The data is presented in a table format with columns and rows. When referring to structure I think this table achieves its purpose in presenting the data clearly and plainly. It shows the yearly data broken down into monthly averages and seasonal averages. The organization makes it useful to identify weather trends over the decades. However, because it only tracks averages, the data does not represent outliers like the weather phenomena we are experiencing this week (3/19). This could cause an issue and makes the data less reliable.

The methods to “clean” this data aren’t mentioned in the PDF provided, but following my NOAA statement made prior; the NOAA typically applies many procedures to ensure the consistency and quality of the data. Some effects to the data may still be present, things like weather tracking technology and station location. Another that came to mind was the slimming size of St. Louis since they began to conduct these weather surveys, I wonder if it could have gotten colder because there is less population? Surely there is less foot traffic, construction, etc…

The creator’s goals likely focused on long term averages and effects rather than short term effects. This could unintentionally downplay odd short term weather events and phenomena, especially in recent memory.

I think that the data set would be most useful to predict future weather patterns. Visualizations like charts or graphs representing the most large changes, this could also prove useful to provide insights into the growing climate change concern.

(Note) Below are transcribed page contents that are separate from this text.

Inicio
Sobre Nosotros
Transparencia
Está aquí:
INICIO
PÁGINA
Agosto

Data Set Review: Average Weekly Hours Worked in the St. Louis Area

This dataset on average weekly hours worked by private employees in the St. Louis metropolitan area was made by Trading Economics, but the original data comes from government sources like the Federal Reserve’s FRED database and the U.S. Bureau of Labor Statistics. These organizations collect employment data through surveys and reports from businesses. The purpose of compiling this data is to help researchers, businesses, and policymakers understand labor trends and overall economic conditions. It has been used for economic research, forecasting, and news reporting. The dataset is available online in graph form and can also be downloaded as a spreadsheet.

The data itself is structured in a simple way, mainly focusing on the date and the average number of hours worked each week. This makes it useful for looking at trends over time, such as whether people are working more or fewer hours during certain months, years, and periods of time. However, because the dataset only focuses on averages, it does not show differences between industries, job types, or worker demographics. This could affect how the data is interpreted since part-time and full-time workers are included in the same average.

The creators mention that the data has been standardized and sometimes seasonally adjusted to make comparisons easier. While this helps make the data cleaner and more consistent, it may also hide unusual spikes or drops that could be important for understanding real economic changes. The goals of the organizations involved also shape the dataset. Government agencies focus on measurable indicators like hours worked because they are important for tracking employment and productivity. Trading Economics then decides how to present the data, which can influence what users focus on.

I would use this dataset to study economic trends in the St. Louis region, especially how working hours change during recessions or periods of growth. I would also look at why fewer hours are worked in certain months of the year vs others. Overall, the dataset is useful, but it should be used carefully because it simplifies complex labor patterns into one average number. It also doesn’t account for certain factors, like part-time vs full-time employees.